START Provided passage

The dream of the '90s is alive in Seattle.

No, Shawn Kemp, Gary Payton and the other stars of the SuperSonics team that was the pride of Seattle two decades ago aren't coming back to the Emerald City. But the NBA is on track to return, and along with it, the city's beloved basketball franchise. 

The league confirmed Monday a much-rumored sale of the Sacramento Kings by their owners, the Maloof brothers, to a Seattle-based investor group led by hedge fund manager Chris Hansen and Microsoft chairman Steve Ballmer. Various news outlets reported that Hansen and Ballmer's group will pay about $340 million for a 65 percent controlling stake in the struggling franchise, valued at $525 million.  

It's a bit of redemption for Seattle sports fans who harbor resentment towards Clayton Bennett, the former SuperSonics owner who moved the team to Oklahoma City in 2008. When he bought the team in 2006, Bennett publicly asserted his intention to keep the Sonics in Seattle. Later reports suggested he had long intended to move the team to his hometown. Various lawsuits were filed in an attempt to block the move, but to no avail. 

Five years later, the team's contentious, litigious sale still leaves a bitter taste in many a Seattleite's mouth. 

The Sonics' comeback awaits approval by the NBA Board of Governors, but some are already celebrating the return of professional basketball, and the economic bump that may come with it. 

"Pinch me," wrote Seattle Times columnist Steve Kelley. "Go ahead. Smack me upside the head and remind me this is real."

"What's the rule on number of exclamation points allowed in a column?" He later added.

The boon is more than just cultural. Hansen has pledged to spend up to $15 million to improve KeyArena, the Sonics' old stadium, according to the Seattle Times. The team will return to play at the venue for at least two years while a new $490 million complex is constructed in Seattle's Sodo neighborhood.

END Provided passage
START Supplied records

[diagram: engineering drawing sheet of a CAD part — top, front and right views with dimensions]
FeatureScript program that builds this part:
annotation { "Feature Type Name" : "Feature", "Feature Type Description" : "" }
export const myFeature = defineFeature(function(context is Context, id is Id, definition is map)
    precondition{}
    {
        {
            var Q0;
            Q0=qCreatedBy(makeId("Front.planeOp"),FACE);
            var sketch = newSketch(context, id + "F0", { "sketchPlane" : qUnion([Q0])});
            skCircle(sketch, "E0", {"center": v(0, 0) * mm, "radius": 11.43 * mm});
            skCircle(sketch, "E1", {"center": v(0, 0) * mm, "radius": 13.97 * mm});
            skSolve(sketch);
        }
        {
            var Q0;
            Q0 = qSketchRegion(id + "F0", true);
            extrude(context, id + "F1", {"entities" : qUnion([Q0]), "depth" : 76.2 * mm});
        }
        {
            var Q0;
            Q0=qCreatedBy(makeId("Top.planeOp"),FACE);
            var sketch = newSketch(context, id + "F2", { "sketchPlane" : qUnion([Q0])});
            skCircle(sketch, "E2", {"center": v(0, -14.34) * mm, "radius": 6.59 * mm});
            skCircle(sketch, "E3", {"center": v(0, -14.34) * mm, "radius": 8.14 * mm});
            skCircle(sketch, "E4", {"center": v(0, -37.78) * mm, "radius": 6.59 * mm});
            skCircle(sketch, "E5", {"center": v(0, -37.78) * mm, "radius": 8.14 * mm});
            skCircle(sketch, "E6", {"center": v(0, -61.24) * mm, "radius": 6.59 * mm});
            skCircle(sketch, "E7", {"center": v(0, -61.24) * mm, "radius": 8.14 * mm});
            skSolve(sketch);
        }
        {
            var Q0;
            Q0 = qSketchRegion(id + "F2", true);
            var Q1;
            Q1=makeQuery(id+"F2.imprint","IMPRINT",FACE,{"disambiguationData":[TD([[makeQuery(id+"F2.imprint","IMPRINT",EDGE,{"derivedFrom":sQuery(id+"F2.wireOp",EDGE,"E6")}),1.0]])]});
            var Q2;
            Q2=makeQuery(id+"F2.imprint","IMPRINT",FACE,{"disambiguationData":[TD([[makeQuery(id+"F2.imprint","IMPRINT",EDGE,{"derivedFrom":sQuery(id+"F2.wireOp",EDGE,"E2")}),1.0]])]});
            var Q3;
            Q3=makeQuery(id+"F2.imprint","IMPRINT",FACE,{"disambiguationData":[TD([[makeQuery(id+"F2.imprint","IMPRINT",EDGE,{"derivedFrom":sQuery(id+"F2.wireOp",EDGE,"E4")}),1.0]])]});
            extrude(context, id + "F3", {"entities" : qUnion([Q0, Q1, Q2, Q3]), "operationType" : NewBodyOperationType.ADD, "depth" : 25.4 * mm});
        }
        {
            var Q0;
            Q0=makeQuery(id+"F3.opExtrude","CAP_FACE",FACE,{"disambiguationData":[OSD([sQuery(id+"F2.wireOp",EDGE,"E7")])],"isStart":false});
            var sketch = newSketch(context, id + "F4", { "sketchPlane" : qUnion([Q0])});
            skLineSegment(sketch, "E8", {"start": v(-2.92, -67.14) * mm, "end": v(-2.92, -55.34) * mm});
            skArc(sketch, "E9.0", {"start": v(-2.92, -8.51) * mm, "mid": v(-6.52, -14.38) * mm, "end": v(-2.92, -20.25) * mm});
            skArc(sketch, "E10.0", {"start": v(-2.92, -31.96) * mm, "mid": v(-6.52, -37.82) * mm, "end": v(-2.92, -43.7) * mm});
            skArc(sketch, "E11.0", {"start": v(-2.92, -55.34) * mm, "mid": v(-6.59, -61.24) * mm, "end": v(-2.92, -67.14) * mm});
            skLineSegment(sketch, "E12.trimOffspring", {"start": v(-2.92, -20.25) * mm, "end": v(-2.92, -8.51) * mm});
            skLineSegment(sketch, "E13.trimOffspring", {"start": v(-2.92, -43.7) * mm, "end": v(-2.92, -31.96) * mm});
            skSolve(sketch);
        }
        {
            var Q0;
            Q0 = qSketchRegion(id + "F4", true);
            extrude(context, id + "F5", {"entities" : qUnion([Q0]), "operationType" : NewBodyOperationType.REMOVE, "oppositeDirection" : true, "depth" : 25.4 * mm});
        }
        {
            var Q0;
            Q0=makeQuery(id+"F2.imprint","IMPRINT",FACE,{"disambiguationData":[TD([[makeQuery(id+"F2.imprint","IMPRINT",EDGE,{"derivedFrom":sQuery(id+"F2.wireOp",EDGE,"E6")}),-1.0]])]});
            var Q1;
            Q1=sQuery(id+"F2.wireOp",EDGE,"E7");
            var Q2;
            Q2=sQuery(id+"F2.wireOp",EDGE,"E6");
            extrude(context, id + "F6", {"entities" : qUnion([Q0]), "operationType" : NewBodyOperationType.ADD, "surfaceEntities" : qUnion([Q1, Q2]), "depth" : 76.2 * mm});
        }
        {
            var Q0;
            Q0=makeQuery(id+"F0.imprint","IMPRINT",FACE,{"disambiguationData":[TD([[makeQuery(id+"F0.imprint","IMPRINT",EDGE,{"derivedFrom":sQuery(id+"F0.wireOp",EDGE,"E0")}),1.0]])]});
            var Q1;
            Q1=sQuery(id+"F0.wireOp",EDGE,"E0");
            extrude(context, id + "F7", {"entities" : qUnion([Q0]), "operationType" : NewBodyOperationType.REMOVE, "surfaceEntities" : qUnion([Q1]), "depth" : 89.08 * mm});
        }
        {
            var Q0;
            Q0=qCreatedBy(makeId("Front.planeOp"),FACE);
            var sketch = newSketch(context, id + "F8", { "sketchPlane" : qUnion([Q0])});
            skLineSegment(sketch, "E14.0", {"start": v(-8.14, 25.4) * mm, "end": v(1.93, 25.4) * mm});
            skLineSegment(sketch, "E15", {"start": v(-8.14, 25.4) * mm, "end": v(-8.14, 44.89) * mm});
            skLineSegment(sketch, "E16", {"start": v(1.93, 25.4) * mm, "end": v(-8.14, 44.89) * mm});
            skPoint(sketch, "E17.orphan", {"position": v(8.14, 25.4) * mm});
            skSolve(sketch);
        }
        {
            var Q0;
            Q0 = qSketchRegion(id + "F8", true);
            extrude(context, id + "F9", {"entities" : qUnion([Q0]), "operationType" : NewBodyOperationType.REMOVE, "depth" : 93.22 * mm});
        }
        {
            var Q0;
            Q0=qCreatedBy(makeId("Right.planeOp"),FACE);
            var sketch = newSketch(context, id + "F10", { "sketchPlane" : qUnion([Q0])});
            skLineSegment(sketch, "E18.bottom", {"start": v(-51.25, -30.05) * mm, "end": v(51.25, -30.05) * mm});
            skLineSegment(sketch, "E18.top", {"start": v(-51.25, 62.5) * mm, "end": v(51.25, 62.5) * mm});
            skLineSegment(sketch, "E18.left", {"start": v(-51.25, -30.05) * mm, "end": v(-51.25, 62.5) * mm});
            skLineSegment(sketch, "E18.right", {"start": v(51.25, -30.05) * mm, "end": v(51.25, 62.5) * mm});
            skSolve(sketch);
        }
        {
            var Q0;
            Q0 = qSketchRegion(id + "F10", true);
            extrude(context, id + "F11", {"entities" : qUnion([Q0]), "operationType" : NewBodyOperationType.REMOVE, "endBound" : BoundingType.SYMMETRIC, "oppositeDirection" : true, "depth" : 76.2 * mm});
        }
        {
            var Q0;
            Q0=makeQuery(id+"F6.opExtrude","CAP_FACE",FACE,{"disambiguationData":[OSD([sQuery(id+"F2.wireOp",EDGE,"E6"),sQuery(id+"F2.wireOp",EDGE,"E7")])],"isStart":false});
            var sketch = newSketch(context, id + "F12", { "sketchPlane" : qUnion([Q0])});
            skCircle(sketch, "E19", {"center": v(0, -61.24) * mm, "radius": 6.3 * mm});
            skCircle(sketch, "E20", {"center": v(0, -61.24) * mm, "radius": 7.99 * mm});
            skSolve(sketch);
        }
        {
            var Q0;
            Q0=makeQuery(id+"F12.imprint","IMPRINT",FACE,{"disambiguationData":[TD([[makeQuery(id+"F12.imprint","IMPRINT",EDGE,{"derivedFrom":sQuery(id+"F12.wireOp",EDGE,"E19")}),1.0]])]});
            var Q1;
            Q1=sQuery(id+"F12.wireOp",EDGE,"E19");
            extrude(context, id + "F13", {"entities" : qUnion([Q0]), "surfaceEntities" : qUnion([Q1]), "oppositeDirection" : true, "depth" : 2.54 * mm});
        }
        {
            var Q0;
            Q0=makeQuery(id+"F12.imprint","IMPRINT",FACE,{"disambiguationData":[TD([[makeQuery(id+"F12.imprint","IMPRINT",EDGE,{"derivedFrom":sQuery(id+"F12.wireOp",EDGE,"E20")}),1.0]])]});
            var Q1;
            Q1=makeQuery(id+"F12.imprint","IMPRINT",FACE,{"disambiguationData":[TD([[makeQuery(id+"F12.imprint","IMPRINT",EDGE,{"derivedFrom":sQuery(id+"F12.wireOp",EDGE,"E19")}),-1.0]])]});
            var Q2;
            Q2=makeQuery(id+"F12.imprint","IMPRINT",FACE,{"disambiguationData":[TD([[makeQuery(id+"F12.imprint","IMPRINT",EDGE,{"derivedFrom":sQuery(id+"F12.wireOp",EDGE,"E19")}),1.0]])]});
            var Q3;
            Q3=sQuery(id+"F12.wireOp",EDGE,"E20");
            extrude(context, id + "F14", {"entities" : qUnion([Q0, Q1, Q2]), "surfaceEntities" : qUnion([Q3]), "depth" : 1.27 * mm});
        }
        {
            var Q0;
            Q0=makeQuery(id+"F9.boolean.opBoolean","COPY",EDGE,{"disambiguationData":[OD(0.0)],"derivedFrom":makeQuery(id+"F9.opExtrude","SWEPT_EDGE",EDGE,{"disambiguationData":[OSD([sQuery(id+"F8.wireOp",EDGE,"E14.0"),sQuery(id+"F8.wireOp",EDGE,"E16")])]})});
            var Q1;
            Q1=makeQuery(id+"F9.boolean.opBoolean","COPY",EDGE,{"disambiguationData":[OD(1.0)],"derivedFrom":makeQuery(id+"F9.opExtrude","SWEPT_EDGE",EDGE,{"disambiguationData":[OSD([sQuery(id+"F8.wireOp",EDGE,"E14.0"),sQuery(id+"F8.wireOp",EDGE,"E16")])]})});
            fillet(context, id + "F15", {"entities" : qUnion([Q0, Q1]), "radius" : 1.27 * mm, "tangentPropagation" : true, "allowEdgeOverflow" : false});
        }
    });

END Supplied records

Tasks to perform:
[1] Using the Sonics article, decide whether each statement agrees with it. Answer yes or no for each, and quote the words of the article that settle it.
(a) Clayton Bennett moved the SuperSonics to Oklahoma City in 2008.
(b) Hansen and Ballmer's group will pay about $525 million for a 65 percent controlling stake.
(c) The team will play at KeyArena for at least two years while a new complex is built.
[2] Return the part of the Sonics article starting at "The dream of" up to and including "beloved basketball franchise.".
[3] According to the Sonics article, how much has Hansen pledged to spend on improving KeyArena?

Task answers:
[1]
(a) Yes. "Clayton Bennett, the former SuperSonics owner who moved the team to Oklahoma City in 2008"
(b) No. "will pay about $340 million for a 65 percent controlling stake in the struggling franchise, valued at $525 million"
(c) Yes. "The team will return to play at the venue for at least two years while a new $490 million complex is constructed in Seattle's Sodo neighborhood."

[2]
The dream of the '90s is alive in Seattle.

No, Shawn Kemp, Gary Payton and the other stars of the SuperSonics team that was the pride of Seattle two decades ago aren't coming back to the Emerald City. But the NBA is on track to return, and along with it, the city's beloved basketball franchise.

[3] Up to $15 million.